Riyadh: President Barack Obama arrived in Saudi Arabia for talks with King Abdullah on Wednesday on the eve of a much-anticipated speech in Cairo the US leader hopes will help repair America’s damaged image in the Islamic world.
After an airport welcome in Riyadh, Obama travelled to King Abdullah’s farm where the two men were to hold talks expected to cover the Arab-Isareli conflict, US overtures to Iran and oil.
Shortly after Obama arrived Al Jazeera television aired a recording by Al-Qaeda leader Osama bin Laden in which he said the US president had planted seeds for “revenge and hatred” towards the United States in the Muslim world.
Bin Laden said Obama was continuing in the steps of his predecessor George W Bush and told Americans to be prepared for the consequences of the White House’s policies.
Obama, whose father was a Muslim and who lived in Indonesia as a boy, is trying to repair a US image badly damaged by Bush’s wars in Iraq and Afghanistan and the treatment of US military detainees.
He was due to spend the night at the Saudi king’s farm before heading on to Cairo for his speech to the Muslim world, which will fulfil a campaign promise last year to deliver an address from a Muslim capital early in his administration.
“I am confident that we’re in a moment where in Islamic countries, I think there’s a recognition that the path of extremism is not actually going to deliver a better life for people,” Obama told NBC News before he left Washington.
“I think there’s a recognition that simply being anti-American is not going to solve their problems.

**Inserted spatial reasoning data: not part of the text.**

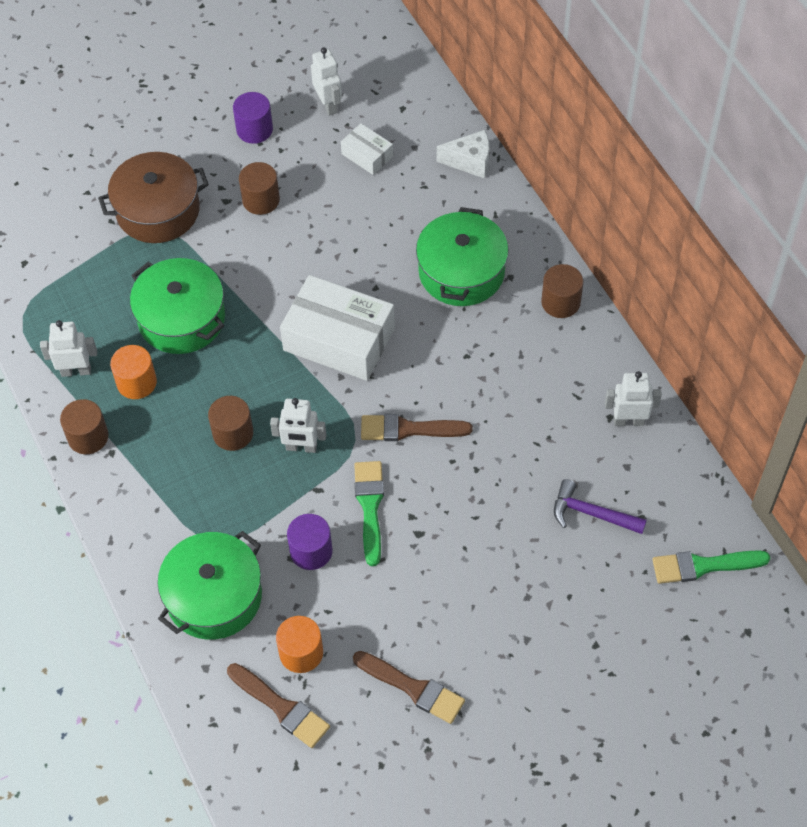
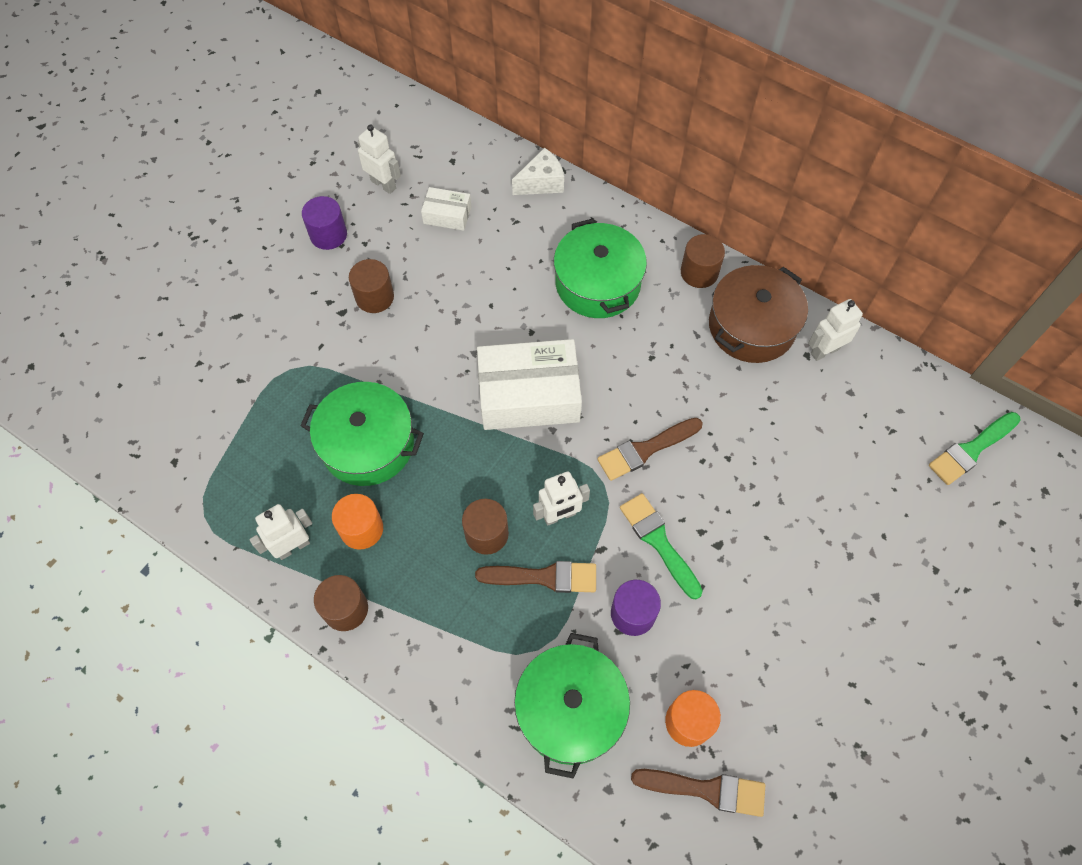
camera: 30 degrees left, 5 degrees up
brown pot [98,152,209,243] -> brown pot moved to [709,265,808,363]
brown brush [353,651,465,724] -> brown brush moved to [475,561,596,593]
purple hammer [554,479,647,534] -> none

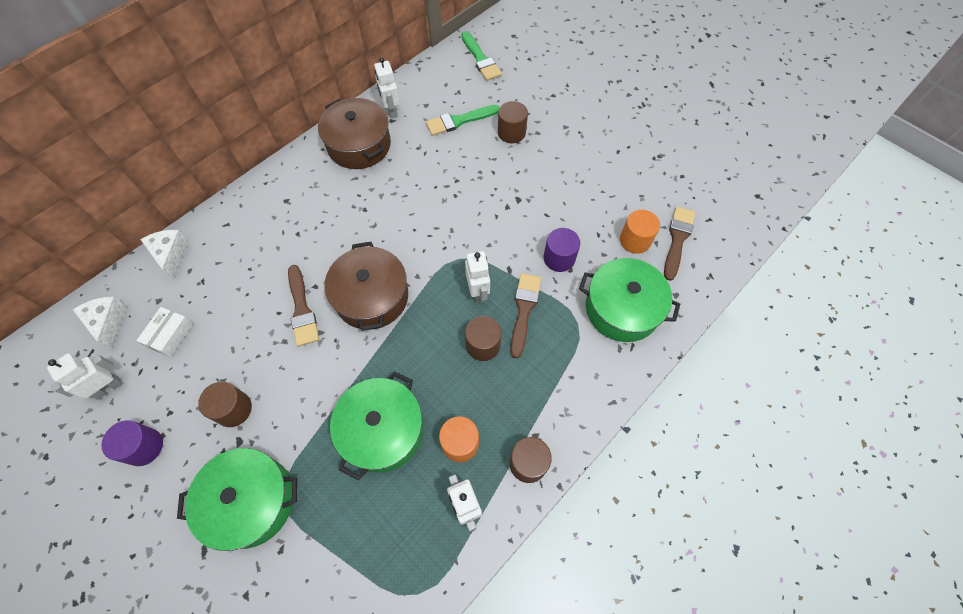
camera: 80 degrees left, 0 degrees up
white box [477,339,582,430] -> brown pot [325,242,408,331]
green pot [554,219,647,318] -> green pot moved to [177,448,297,551]
brown brush [597,418,703,481] -> brown brush moved to [288,265,319,346]
green brush [620,493,703,600] -> green brush moved to [426,105,500,136]
brown cylinder [681,234,725,288] -> brown cylinder moved to [498,101,528,143]
none -> white cheese [73,297,127,350]

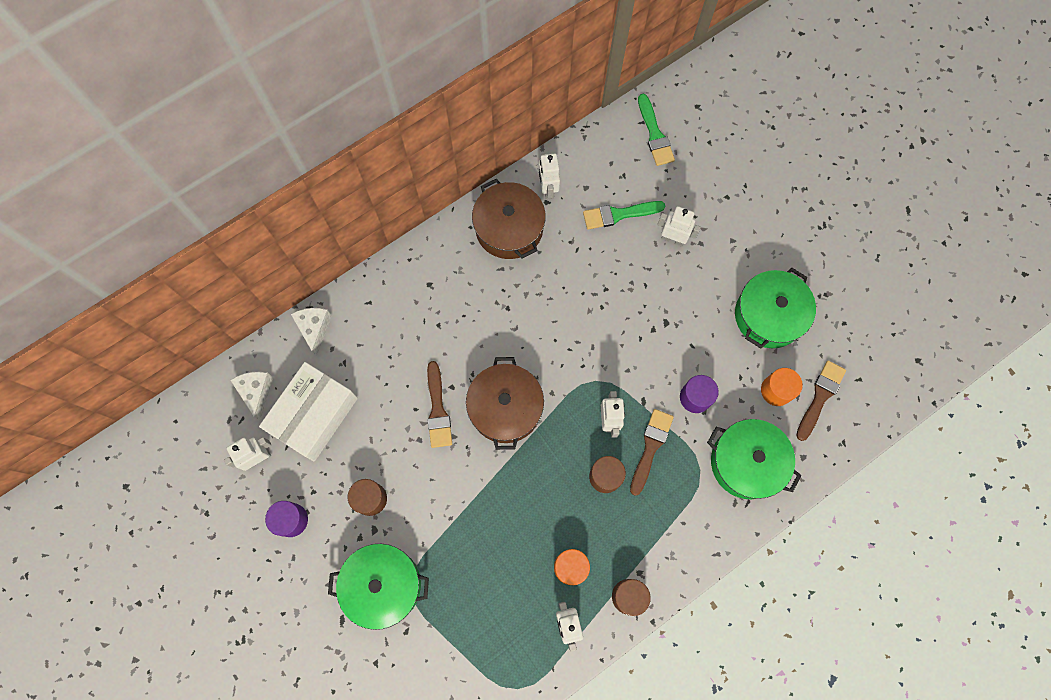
camera: 10 degrees right, 10 degrees up
white box [136,307,193,357] -> white box [259,362,358,461], size x2.05
green pot [330,371,423,480] -> green pot moved to [735,268,816,349]
brown cylinder [498,101,528,143] -> white robot [657,206,701,247]

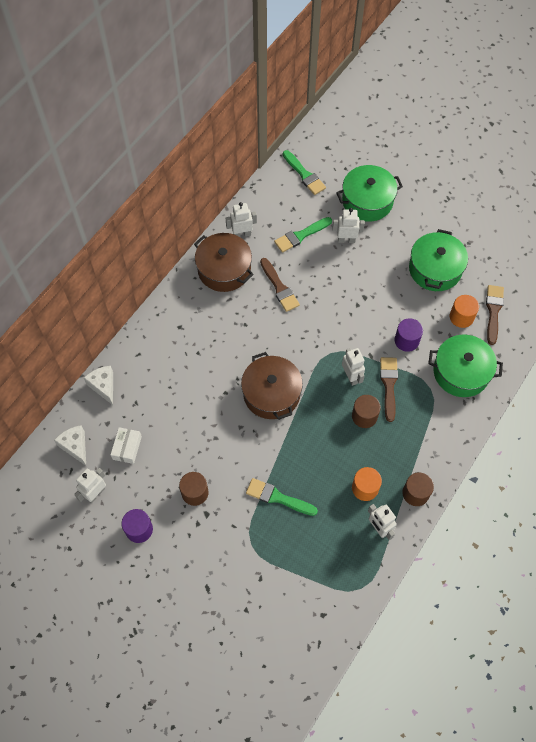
camera: 20 degrees left, 10 degrees down
white box [259,362,358,461] -> white box [110,427,142,464], size x0.49
green pot [328,544,429,630] -> green pot moved to [336,165,403,222]
brown brush [427,361,452,448] -> brown brush moved to [260,258,300,312]
white robot [539,153,560,200] -> white robot turned 105 degrees clockwise [226,202,257,238]
none -> green brush [246,478,318,516]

The steps we’re taking now to leave Iraq takes that issue and diffuses it a little bit,” he said.
Obama spokesman Robert Gibbs said earlier the speech was “about resetting our relations with the Muslim world”.
Obama cautioned against expecting too much from the speech, which he said was just the first step in opening a broader dialogue with the Muslim world.

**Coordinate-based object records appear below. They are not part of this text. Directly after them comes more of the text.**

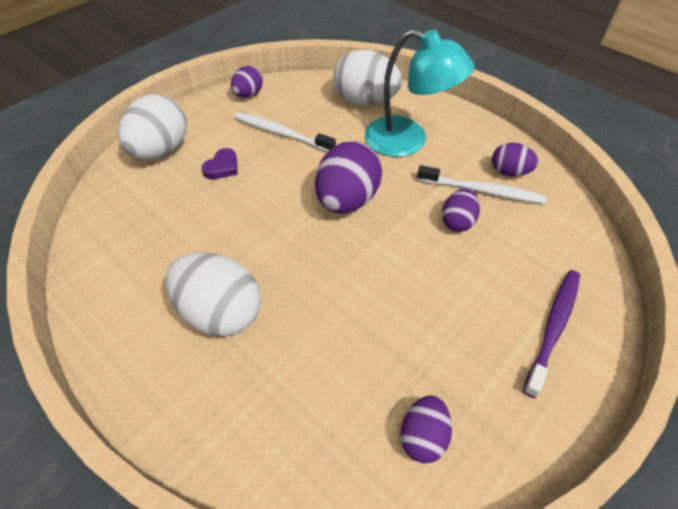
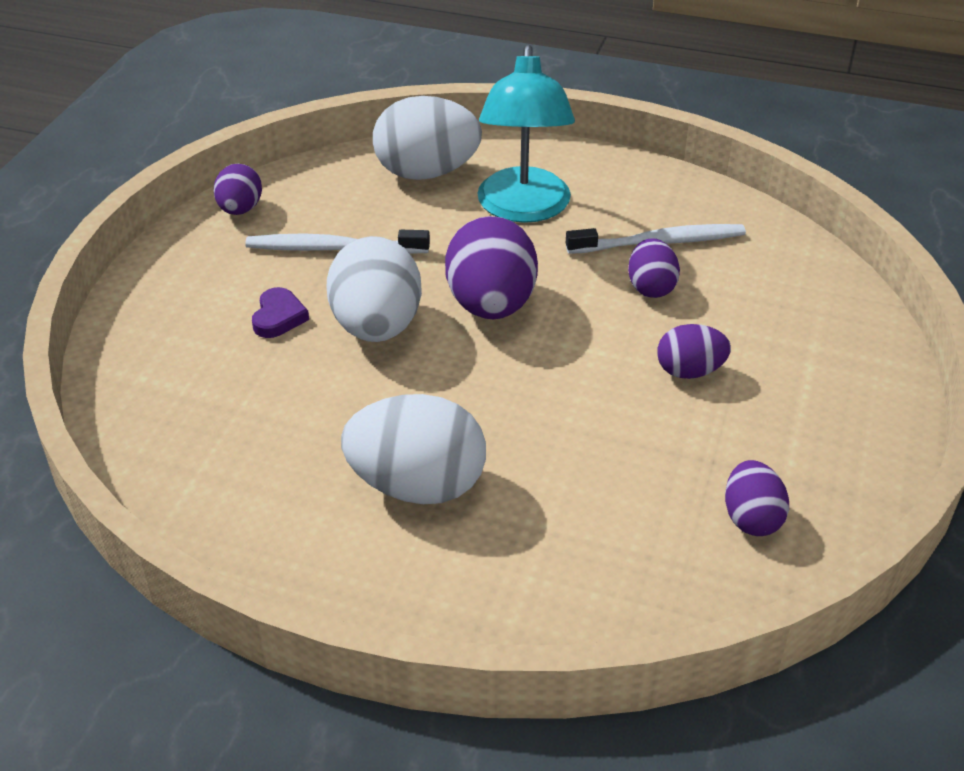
camera: 25 degrees left, 10 degrees down
white egg [118,94,187,160] -> white egg moved to [327,236,422,342]
turquoise lamp [365,29,474,157] -> turquoise lamp turned 90 degrees clockwise [477,45,575,223]
purple egg [492,143,538,176] -> purple egg moved to [657,324,731,379]
purple toothbrush [523,270,580,398] -> none

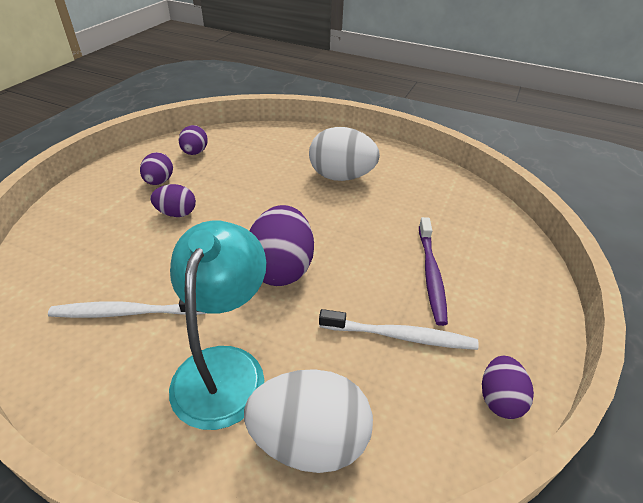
camera: 175 degrees left, 0 degrees up
purple heart [252,287,309,338] -> purple toothbrush [419,217,448,326]
white egg [327,236,422,342] -> none
purple egg [628,238,680,298] -> purple egg moved to [140,152,173,185]

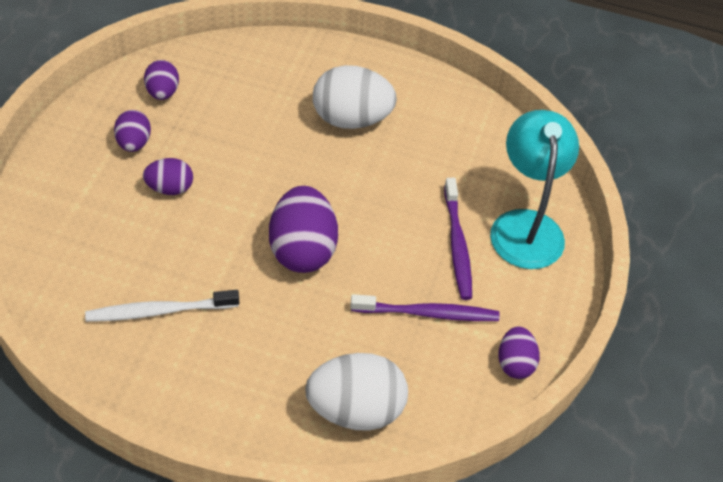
camera: 10 degrees left, 10 degrees up
turquoise lamp [169,220,267,430] -> turquoise lamp moved to [490,110,579,269]
white toothbrush [319,309,479,350] -> purple toothbrush [350,294,500,321]

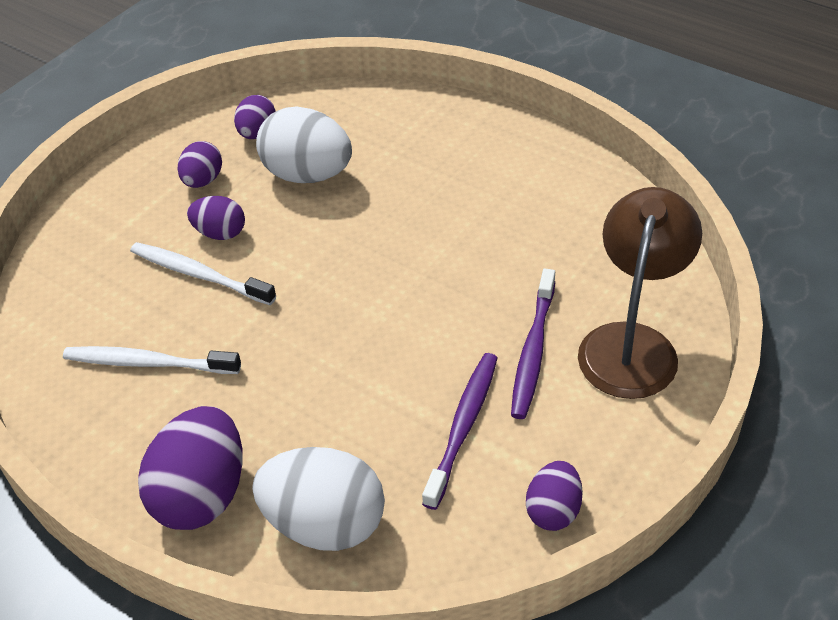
camera: 25 degrees right, 5 degrees down
purple egg [269,186,338,273] -> purple egg moved to [138,406,243,530]
white egg [313,65,397,129] -> white egg moved to [256,106,352,183]
purple toothbrush [350,294,500,321] -> purple toothbrush turned 90 degrees counterclockwise [422,353,497,510]
turquoise lamp [490,110,579,269] -> brown lamp [578,187,702,399]
none -> white toothbrush [130,242,276,305]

“After all, one speech is not going to transform very real policy differences and some very difficult issues surrounding the Middle East and the relationship between Islam and the west,” Obama said.

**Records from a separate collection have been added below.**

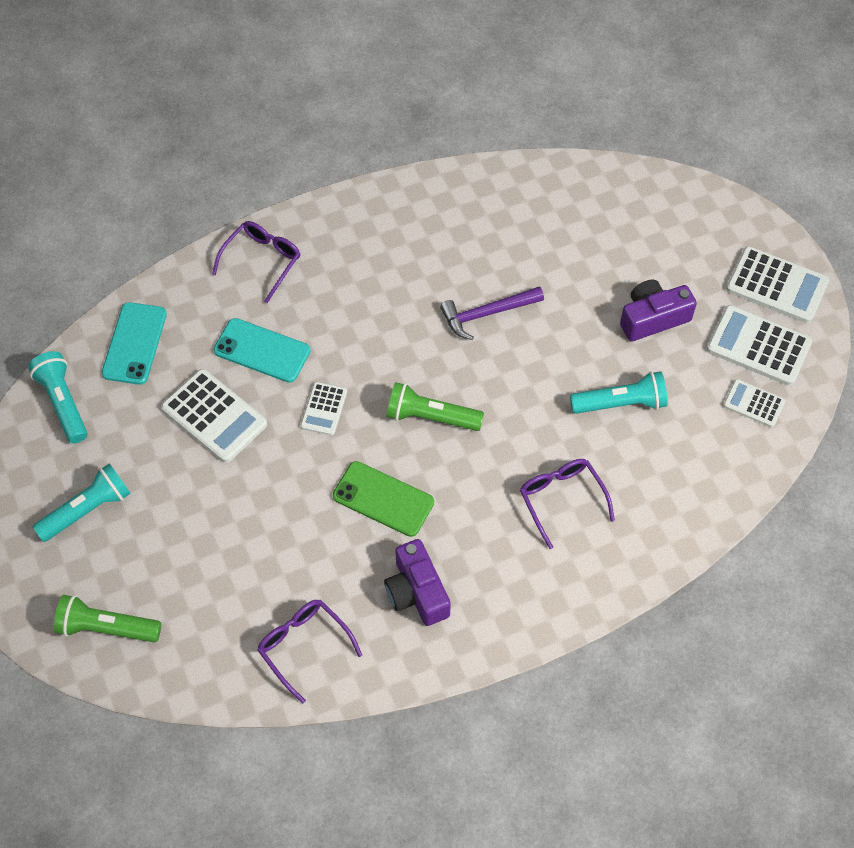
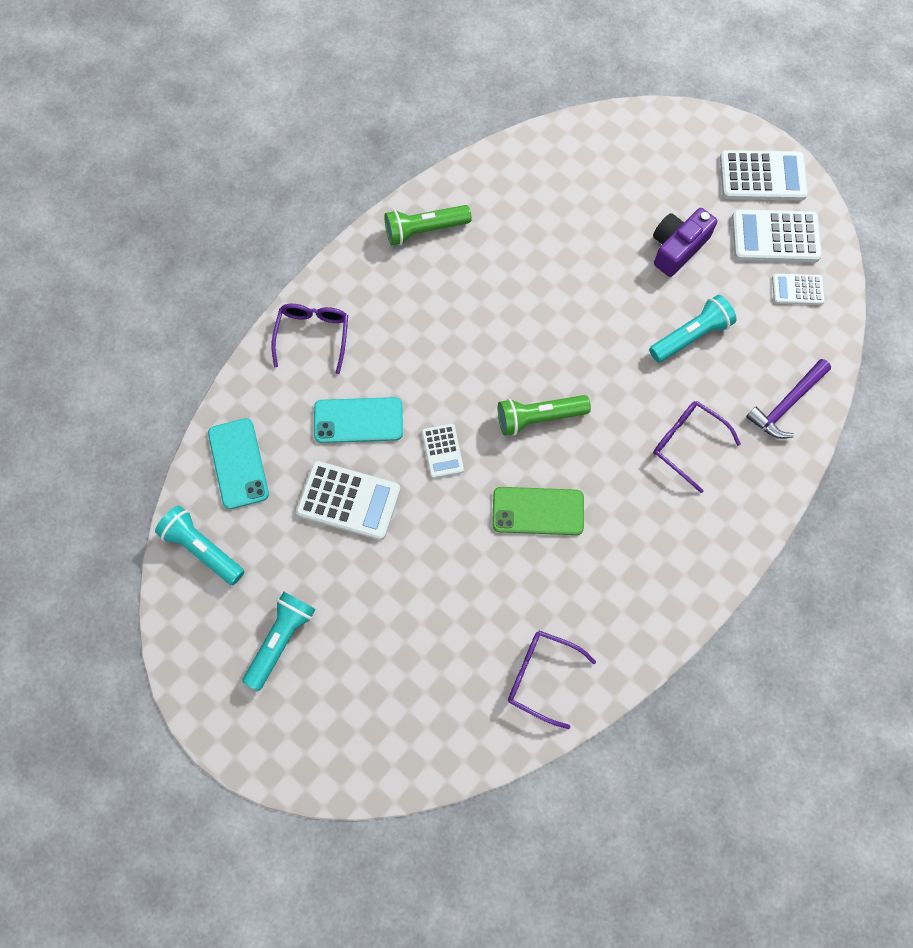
camera: 25 degrees left, 10 degrees up
green flashlight [54,595,161,642] -> green flashlight moved to [384,205,472,246]
purple camera [384,539,451,626] -> none
purple hammer [440,286,544,340] -> purple hammer moved to [746,359,831,439]

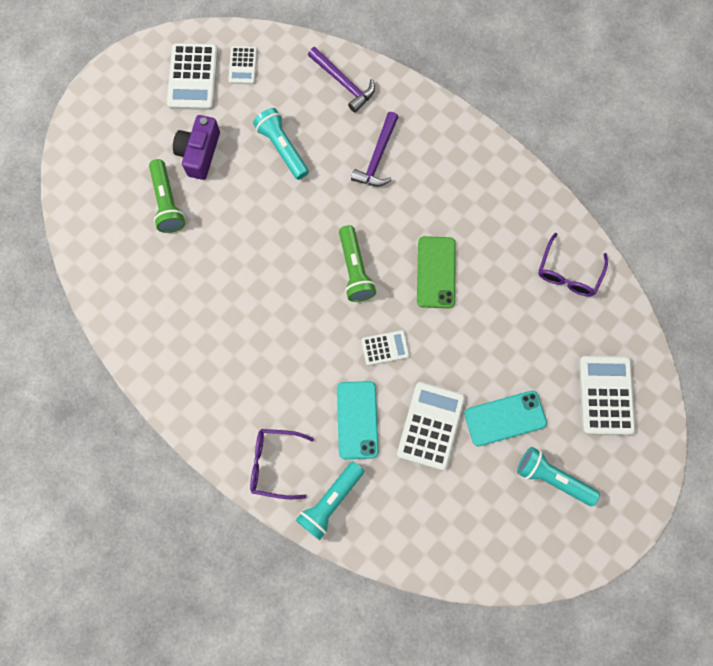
camera: 90 degrees left, 5 degrees up
turquoise flashlight [155,506,244,585] -> turquoise flashlight moved to [296,462,364,540]
turquoise phone [208,418,269,509] -> turquoise phone moved to [464,391,547,446]
green flashlight [384,205,472,246] -> green flashlight moved to [149,159,185,233]
purple camera [653,208,717,277] -> purple camera turned 60 degrees clockwise [173,115,220,180]
purple glasses [653,401,741,493] -> purple hammer [351,112,398,186]
white calculator [720,150,808,200] -> white calculator moved to [579,356,635,435]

Washington hopes Saudi Arabia will play a moderating role in Opec against price hawks such as Iran after oil prices hit a seventh-month high, threatening prospects of global economic recovery.
Saudi Arabia and the United States have a near 60-year-old relationship based on guaranteeing oil supplies in return for US protection for the Saudi monarchy.
Obama has said he would discuss oil prices with King Abdullah and would argue that price spikes are not in Saudi interests.